A few days ago, I sat comfortably with my youngest granddaughter, Anna, and as we snuggled together, relishing time and love, she reached up and touched a tiny cross at the nape of my neck. “Is that your forever necklace?” I was puzzled and she explained, “Well, Mama has a necklace that she wears every day. It’s her ‘forever necklace.’”
Immediately I knew what she was talking about because I remember picking out that particular necklace and giving it to her mom as a gift.
I explained that yes, it was my favorite lil’ cross, and yes, I guess it was my “forever necklace,” as I wear it almost every day.

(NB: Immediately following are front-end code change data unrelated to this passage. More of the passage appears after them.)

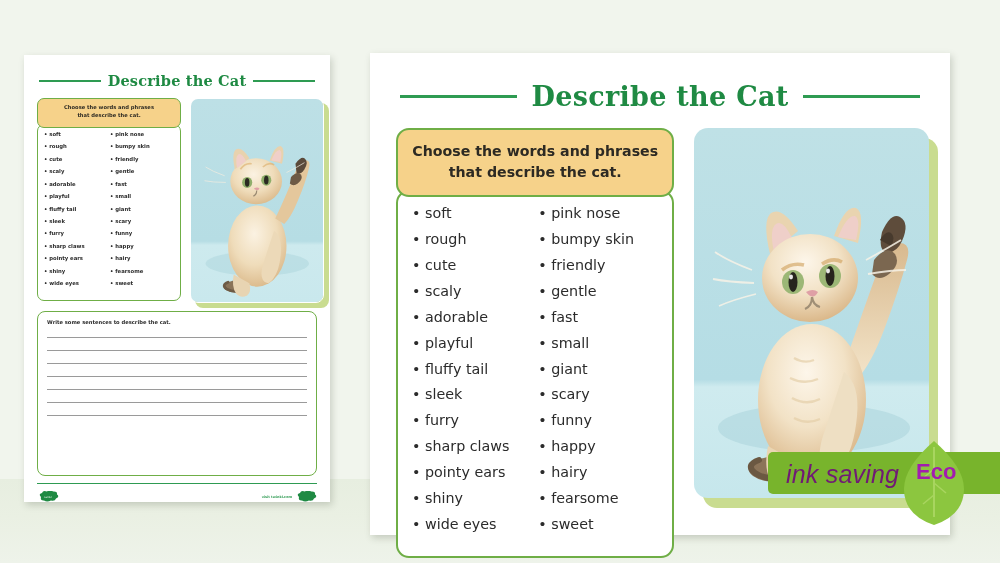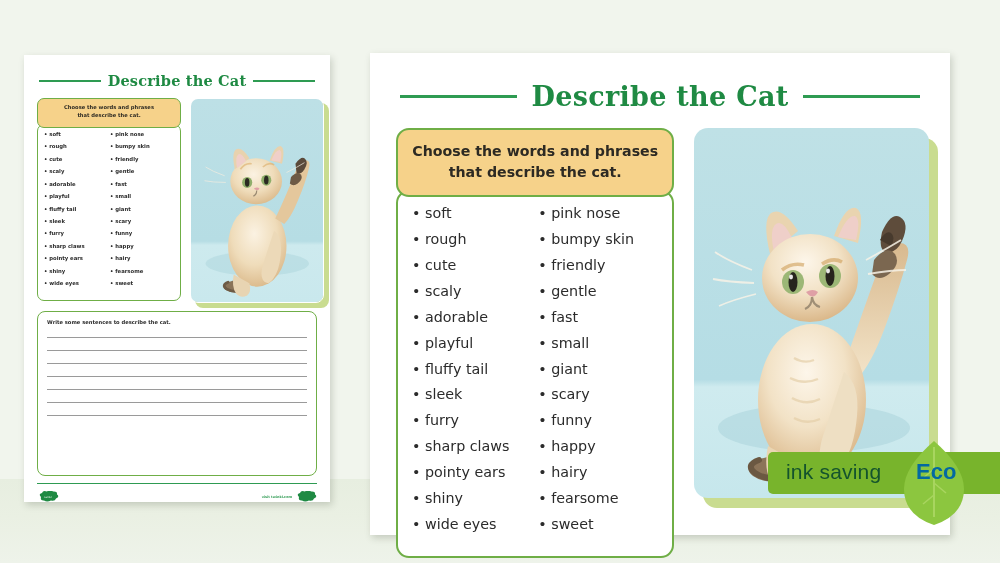"ink saving" .eco-text { color: #14532d -> #701a75; font-size: 21px -> 25px; font-style: none -> italic }
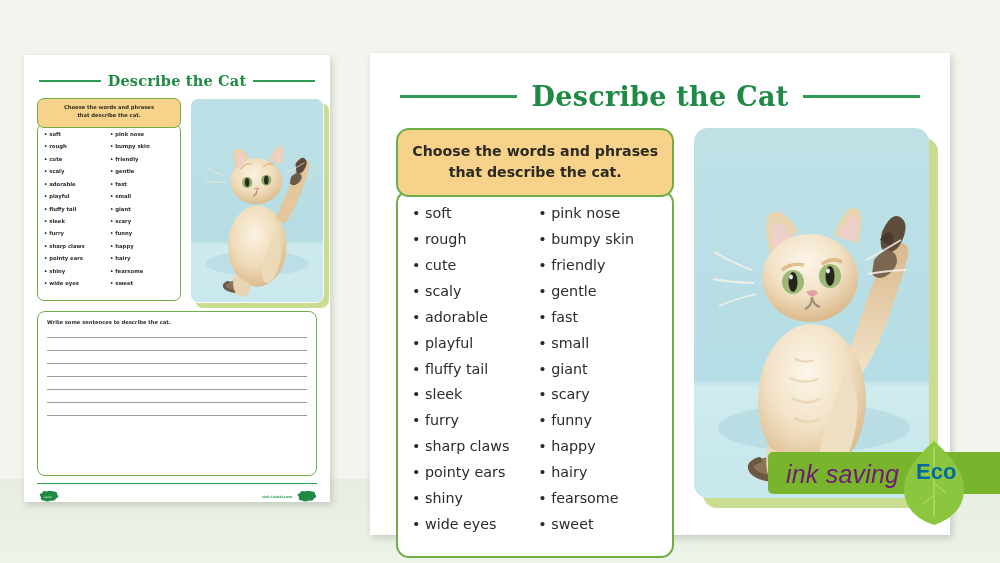"Eco" .eco-eco { color: #0369a1 -> #a21caf }
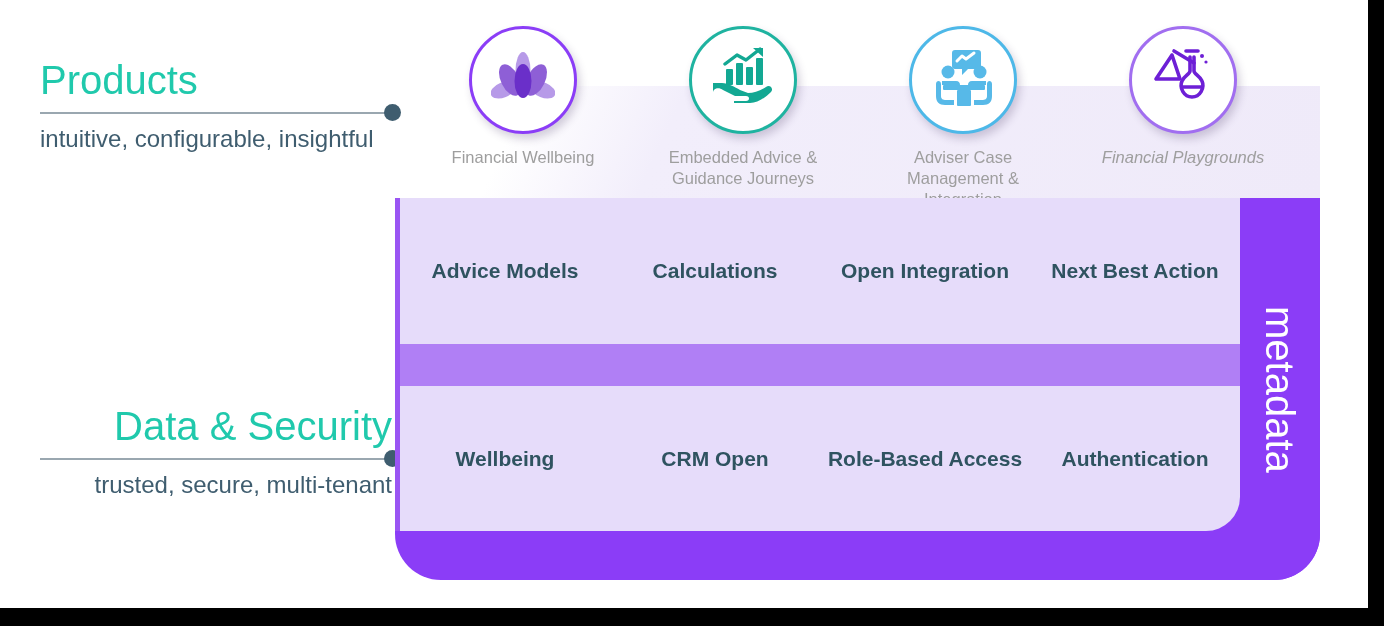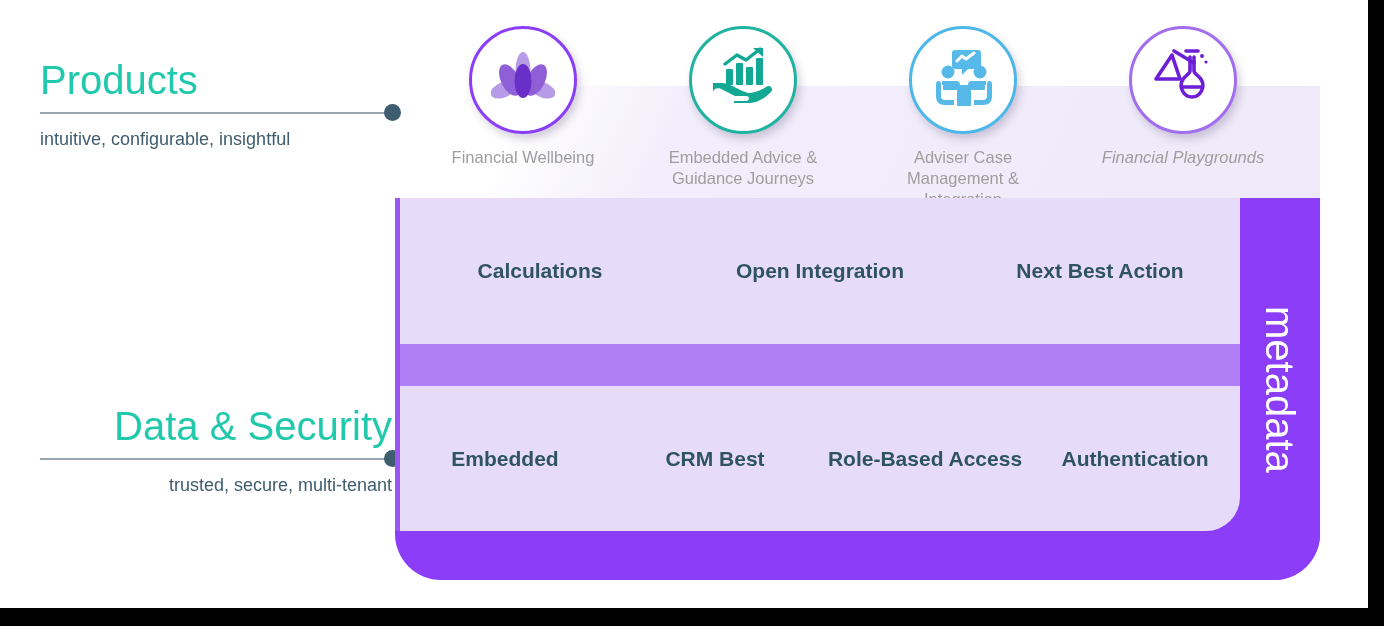"intuitive, configurable, insightful" .label-sub { font-size: 18px -> 24px }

Then I pondered the deeper meaning, my “forever cross.” Daily I wear that cross, a tiny ornamental piece of jewelry, and I’ve noticed that when something worrisome or extraordinarily joyful happens, I automatically reach up to that little cross at my neck and hold on to it fast, clutched in my fist. It’s just a physical response, and that lil’ cross is nothing magical in and of itself. Yet, it represents sooo much more to me! It represents faith of the “old rugged cross” to which I cling. And, by the same token, when my faith is weak, as it often is, it represents a deep hunger of the heart, a fervent prayer that cries out, “Oh, please, please, please, Lord, help me!”

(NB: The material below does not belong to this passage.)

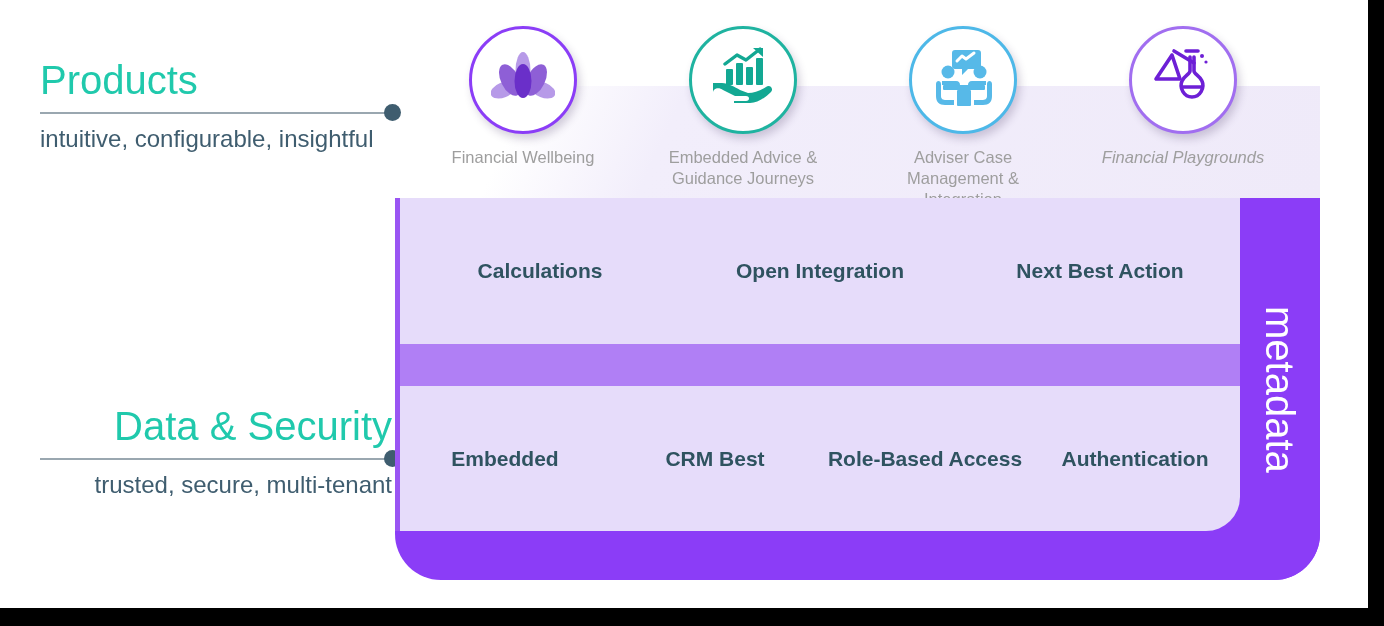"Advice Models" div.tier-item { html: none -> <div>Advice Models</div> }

When I bathe and dress for the day and put on that tiny cross, I’m reminded to Whom I belong, I’m reminded Whose family I represent, and I remember Who goes before me and with me in difficult circumstances. I’m reminded that even though some days are overly quiet and too long, I know that I’m not alone because He is with me. I’m reminded of the love He showed to me through the substitutionary death of His son. I’m reminded of His deep blessing of grace that invites me into eternal life, my “forever life!”
Yes, Anna, it is, indeed, my “forever necklace!”